Here's a different tack:

if you are spending 60K more [than Passat], and there is some (longer term) benefit - let's assume very high mileage driver, and saving on fuel is significant, and worthwhile - then the FYA will help offset the increased capital spend.
 
30,000 miles p.a., 10% Supercharger (free) rest on E7 at £0.08p / kWh = £720 p.a.

30,000 miles p.a. in 40 MPG car and fuel at £1.30 / L = £4,426 p.a., 60 MPG = £2,951 p.a.

5 year saving : 40 MPG = £18,630, 60 MPG = £11,115

No idea whether Company's Customers would see someone arriving in TEsla as:

a) I'm paying them too much
b) I wish we were an ECO company like yours is.

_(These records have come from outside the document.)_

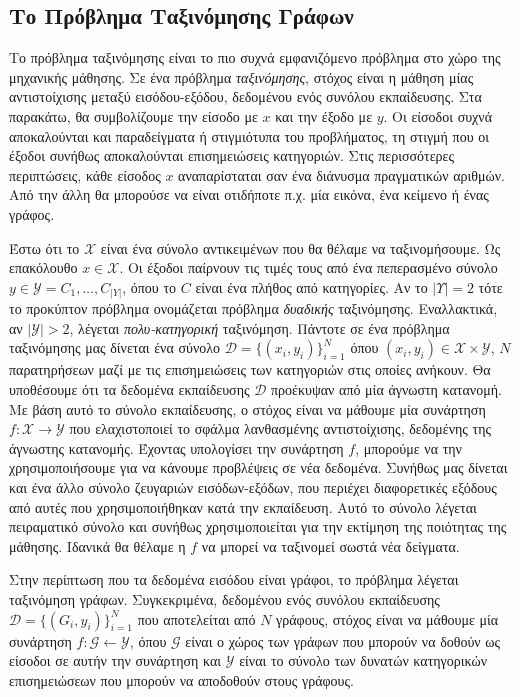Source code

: \subsection{Το Πρόβλημα Ταξινόμησης Γράφων}
\label{subsection:graph_classification}
Το πρόβλημα ταξινόμησης είναι το πιο συχνά εμφανιζόμενο πρόβλημα στο χώρο της μηχανικής μάθησης.
Σε ένα πρόβλημα \textit{ταξινόμησης}, στόχος είναι η μάθηση μίας αντιστοίχισης μεταξύ εισόδου-εξόδου, δεδομένου ενός συνόλου εκπαίδευσης.
Στα παρακάτω, θα συμβολίζουμε την είσοδο με $x$ και την έξοδο με $y$.
Οι είσοδοι συχνά αποκαλούνται και παραδείγματα ή στιγμιότυπα του προβλήματος, τη στιγμή που οι έξοδοι συνήθως αποκαλούνται επισημειώσεις κατηγοριών.
Στις περισσότερες περιπτώσεις, κάθε είσοδος $x$ αναπαρίσταται σαν ένα διάνυσμα πραγματικών αριθμών.
Από την άλλη θα μπορούσε να είναι οτιδήποτε π.χ. μία εικόνα, ένα κείμενο ή ένας γράφος.\par
Έστω ότι το $\mathcal{X}$ είναι ένα σύνολο αντικειμένων που θα θέλαμε να ταξινομήσουμε.
Ως επακόλουθο $x \in \mathcal{X}$.
Οι έξοδοι παίρνουν τις τιμές τους από ένα πεπερασμένο σύνολο $y \in \mathcal{Y} = {C_{1}, \dots, C_{|Y|}}$, όπου το $C$ είναι ένα πλήθος από κατηγορίες.
Αν το $|\mathcal{Υ}| = 2$ τότε το προκύπτον πρόβλημα ονομάζεται πρόβλημα \textit{δυαδικής} ταξινόμησης.
Εναλλακτικά, αν $|\mathcal{Y}| > 2$, λέγεται \textit{πολυ-κατηγορική} ταξινόμηση.
Πάντοτε σε ένα πρόβλημα ταξινόμησης μας δίνεται ένα σύνολο $\mathcal{D} = \{(x_{i}, y_{i})\}^{N}_{i=1}$ όπου $(x_{i}, y_{i}) \in \mathcal{X} \times \mathcal{Y}$, $Ν$ παρατηρήσεων μαζί με τις επισημειώσεις των κατηγοριών στις οποίες ανήκουν.
Θα υποθέσουμε ότι τα δεδομένα εκπαίδευσης $\mathcal{D}$ προέκυψαν από μία άγνωστη κατανομή.
Με βάση αυτό το σύνολο εκπαίδευσης, ο στόχος είναι να μάθουμε μία συνάρτηση $f: \mathcal{X} \rightarrow \mathcal{Y}$ που ελαχιστοποιεί το σφάλμα λανθασμένης αντιστοίχισης, δεδομένης της άγνωστης κατανομής.
Έχοντας υπολογίσει την συνάρτηση $f$, μπορούμε να την χρησιμοποιήσουμε για να κάνουμε προβλέψεις σε νέα δεδομένα.
Συνήθως μας δίνεται και ένα άλλο σύνολο ζευγαριών εισόδων-εξόδων, που περιέχει διαφορετικές εξόδους από αυτές που χρησιμοποιήθηκαν κατά την εκπαίδευση.
Αυτό το σύνολο λέγεται πειραματικό σύνολο και συνήθως χρησιμοποιείται για την εκτίμηση της ποιότητας της μάθησης.
Ιδανικά θα θέλαμε η $f$ να μπορεί να ταξινομεί σωστά νέα δείγματα.\par
Στην περίπτωση που τα δεδομένα εισόδου είναι γράφοι, το πρόβλημα λέγεται ταξινόμηση γράφων.
Συγκεκριμένα, δεδομένου ενός συνόλου εκπαίδευσης $\mathcal{D} = \{(G_{i}, y_{i})\}^{N}_{i=1}$ που αποτελείται από $N$ γράφους, στόχος είναι να μάθουμε μία συνάρτηση $f: \mathcal{G} \leftarrow \mathcal{Y}$, όπου $\mathcal{G}$ είναι ο χώρος των γράφων που μπορούν να δοθούν ως είσοδοι σε αυτήν την συνάρτηση και $\mathcal{Y}$ είναι το σύνολο των δυνατών κατηγορικών επισημειώσεων που μπορούν να αποδοθούν στους γράφους.
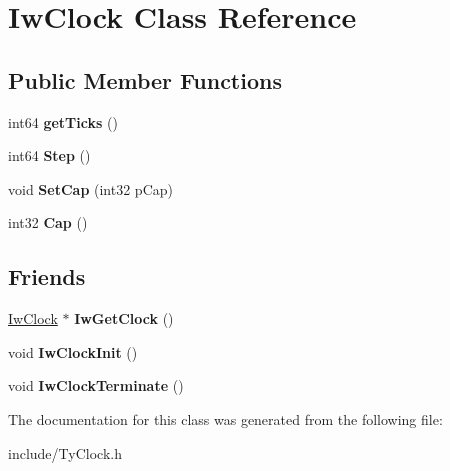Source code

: \hypertarget{class_iw_clock}{
\section{IwClock Class Reference}
\label{class_iw_clock}
}
\subsection*{Public Member Functions}
\begin{DoxyCompactItemize}
\item 
\hypertarget{class_iw_clock_a564661eb2cde827f66b9598626ac7327}{
int64 {\bfseries getTicks} ()}
\label{class_iw_clock_a564661eb2cde827f66b9598626ac7327}

\item 
\hypertarget{class_iw_clock_a7b426dd93cb168751ec5ff56e9adac77}{
int64 {\bfseries Step} ()}
\label{class_iw_clock_a7b426dd93cb168751ec5ff56e9adac77}

\item 
\hypertarget{class_iw_clock_a4078000fbee8dd5a213f9f13fa612624}{
void {\bfseries SetCap} (int32 pCap)}
\label{class_iw_clock_a4078000fbee8dd5a213f9f13fa612624}

\item 
\hypertarget{class_iw_clock_a531ee1a242c06c793c0b8eb2067a284e}{
int32 {\bfseries Cap} ()}
\label{class_iw_clock_a531ee1a242c06c793c0b8eb2067a284e}

\end{DoxyCompactItemize}
\subsection*{Friends}
\begin{DoxyCompactItemize}
\item 
\hypertarget{class_iw_clock_a001f2a4d48cb5b9ae4b3c11eebb7d8a2}{
\hyperlink{class_iw_clock}{IwClock} $\ast$ {\bfseries IwGetClock} ()}
\label{class_iw_clock_a001f2a4d48cb5b9ae4b3c11eebb7d8a2}

\item 
\hypertarget{class_iw_clock_a6472b855774c1c0dd938a544509aa288}{
void {\bfseries IwClockInit} ()}
\label{class_iw_clock_a6472b855774c1c0dd938a544509aa288}

\item 
\hypertarget{class_iw_clock_a5a79c75d7b979ef259ea87947d20305f}{
void {\bfseries IwClockTerminate} ()}
\label{class_iw_clock_a5a79c75d7b979ef259ea87947d20305f}

\end{DoxyCompactItemize}


The documentation for this class was generated from the following file:\begin{DoxyCompactItemize}
\item 
include/TyClock.h\end{DoxyCompactItemize}
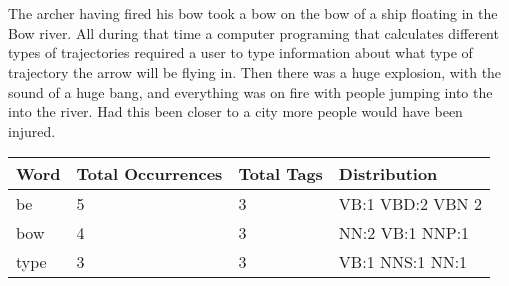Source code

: \documentclass[12pt]{article}
\begin{document}
\section{}
The archer having fired his bow took a bow on the bow of a ship floating in the Bow river.
 All during that time a computer programing that calculates 
 different types of trajectories required a user to type
  information about what type of trajectory the arrow will
   be flying in. Then there was a huge explosion, with the
 sound of a huge bang, and everything was on fire with people jumping into the into the river.  Had this been closer to a city more people would have been injured.




\begin{tabular}{ | l | l | l | l | }
	\hline
	Word & Total Occurrences & Total Tags & Distribution\\\hline
	be & 5 & 3 & VB:1 VBD:2 VBN 2 \\\hline
	bow & 4 & 3 & NN:2 VB:1 NNP:1\\\hline
	type & 3 & 3 & VB:1  NNS:1 NN:1\\\hline
	\end{tabular}

\cite{Cat_Tag_Words}


\end{document}
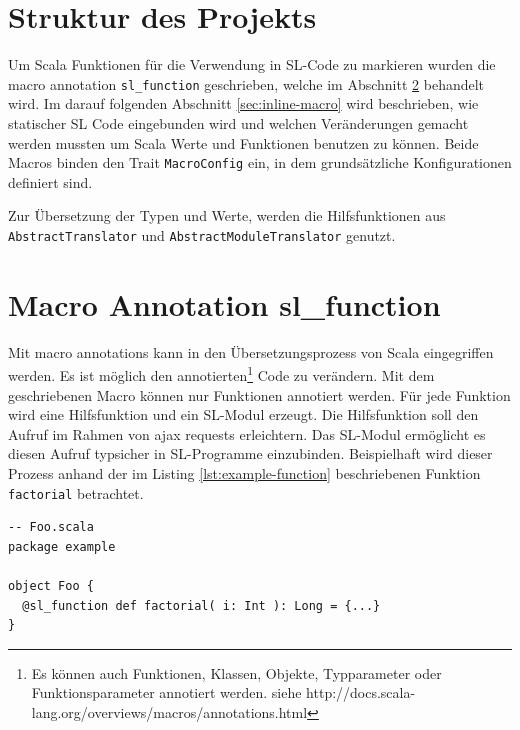 \documentclass[12pt]{scrreprt}
\begin{document}
\section{Struktur des Projekts}
\label{sec:project-structure}

Um Scala Funktionen für die Verwendung in \ac{SL}-Code zu markieren wurden die macro annotation \lstinline!sl_function! geschrieben, welche im Abschnitt \ref{sec:annotation-macro} behandelt wird. Im darauf folgenden Abschnitt \ref{sec:inline-macro} wird beschrieben, wie statischer \ac{SL} Code eingebunden wird und welchen Veränderungen gemacht werden mussten um Scala Werte und Funktionen benutzen zu können. Beide Macros binden den Trait \lstinline!MacroConfig! ein, in dem grundsätzliche Konfigurationen definiert sind. 


Zur Übersetzung der Typen und Werte, werden die Hilfsfunktionen aus \lstinline!AbstractTranslator! und \lstinline!AbstractModuleTranslator! genutzt.


\section{Macro Annotation sl\_function }
\label{sec:annotation-macro}

Mit macro annotations kann in den Übersetzungsprozess von Scala eingegriffen werden. Es ist möglich den annotierten\footnote{Es können auch Funktionen, Klassen, Objekte, Typparameter oder Funktionsparameter annotiert werden. siehe http://docs.scala-lang.org/overviews/macros/annotations.html} Code zu verändern. Mit dem geschriebenen Macro können nur Funktionen annotiert werden. Für jede Funktion wird eine Hilfsfunktion und ein \ac{SL}-Modul erzeugt. Die Hilfsfunktion soll den Aufruf im Rahmen von ajax requests erleichtern. Das \ac{SL}-Modul ermöglicht es diesen Aufruf typsicher in \ac{SL}-Programme einzubinden. Beispielhaft wird dieser Prozess anhand der im Listing \ref{lst:example-function} beschriebenen Funktion \lstinline!factorial! betrachtet.

\begin{lstlisting}[caption=Scala Beispielfunktion, label=lst:example-function, float=h]
-- Foo.scala
package example

object Foo {
  @sl_function def factorial( i: Int ): Long = {...}
}
\end{lstlisting}
\end{document}
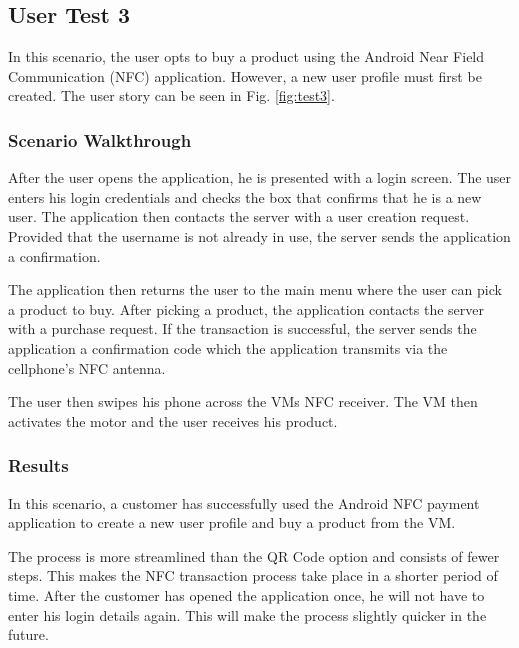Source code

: \subsection{User Test 3}

In this scenario, the user opts to buy a product using the Android Near Field
Communication (NFC) application. However, a new user profile must first be created. The user story
can be seen in Fig. \ref{fig:test3}.

\subsubsection{Scenario Walkthrough}

After the user opens the application, he is presented with a login screen. The
user enters his login credentials and checks the box that confirms that he is a
new user. The application then contacts the server with a user creation
request. Provided that the username is not already in use, the server sends the
application a confirmation.

The application then returns the user to the main menu where the user can pick
a product to buy. After picking a product, the application contacts the server
with a purchase request. If the transaction is successful, the server sends the
application a confirmation code which the application transmits via the
cellphone's NFC antenna.

The user then swipes his phone across the VMs NFC receiver. The
VM then activates the motor and the user receives his product. 

\subsubsection{Results}

In this scenario, a customer has successfully used the Android NFC payment application to
create a new user profile and buy a product from the VM. 

The process is more streamlined than the QR Code option and consists of fewer steps. This
makes the NFC transaction process take place in a shorter period of time. After the
customer has opened the application once, he will not have to enter his login details
again. This will make the process slightly quicker in the future.  

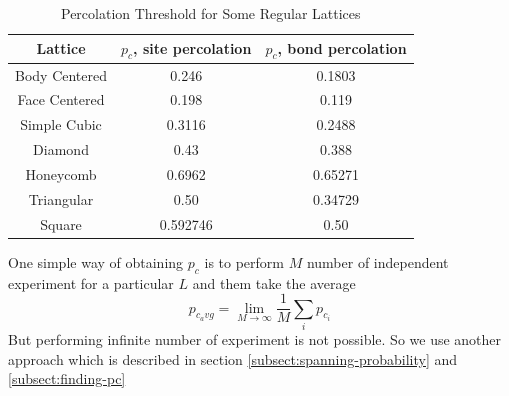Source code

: 	\begin{table}[h]
		\centering
		\begin{tabular}{|c|c|c|}
			\hline
			Lattice & $p_c$, site percolation & $p_c$, bond percolation \\ 		\hline
			Body Centered & 0.246 & 0.1803 \\ 		\hline
			Face Centered & 0.198 &  0.119 \\ 		\hline
			Simple Cubic & 0.3116 & 0.2488 \\ 		\hline
			Diamond & 0.43 & 0.388 \\ 		\hline
			Honeycomb & 0.6962 & 0.65271 \\ 		\hline
			Triangular & 0.50 & 0.34729 \\ 		\hline
			Square & 0.592746 & 0.50 \\ 		\hline
		\end{tabular}
		\caption{Percolation Threshold for Some Regular Lattices}
		\label{tab:percolation-threshold}
	\end{table}
	One simple way of obtaining $p_c$ is to perform $M$ number of independent experiment for a particular $L$ and them take the average 
	\begin{equation}
		p_{c_avg} = \lim_{M\rightarrow\infty}\frac{1}{M} \sum_{i} p_{c_i}
	\end{equation}
	But performing infinite number of experiment is not possible. So we use another approach which is described in section \ref{subsect:spanning-probability} and \ref{subsect:finding-pc}
	
	
	
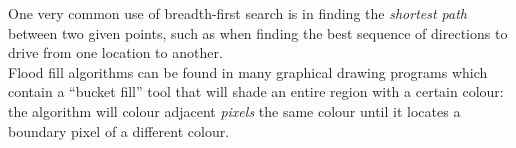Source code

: \begin{solution}
{One very common use of breadth-first search is in finding the 
{\em shortest path}
between two given points, such as when finding the best sequence of directions
to drive from one location to another.  \\

Flood fill algorithms can be found
in many graphical drawing programs which contain a ``bucket fill'' tool
that will shade an entire region with a certain colour:  the algorithm will
colour adjacent {\em pixels} the same colour until it locates a boundary
pixel of a different colour.


}

\end{solution}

Model-3 definitely a more realistic candidate for this projection, I reckon.
 
@Asterix187 seems like they do:

the company buy cars cash up front

which I very much doubt they do unless they are very cash rich

If the finance cost, at the time, is negligible then I'd take it, but the rest of the time I find finance parasitic. If we could all make more profit investing, than the cost of borrowing, we'd all be filthy rich :) I've come to think that accounting folk like finance because it gives a flat-line to the cost, I just see it as an additional cost of £15K over a 5 year period.

Buy the car, get the FYA, sell it to yourself at whatever point in time the numbers make sense, for the cheapest price you can get on We Buy Any Car, and then start charging to the company 20-whatever-it-is pence a mile for business mileage.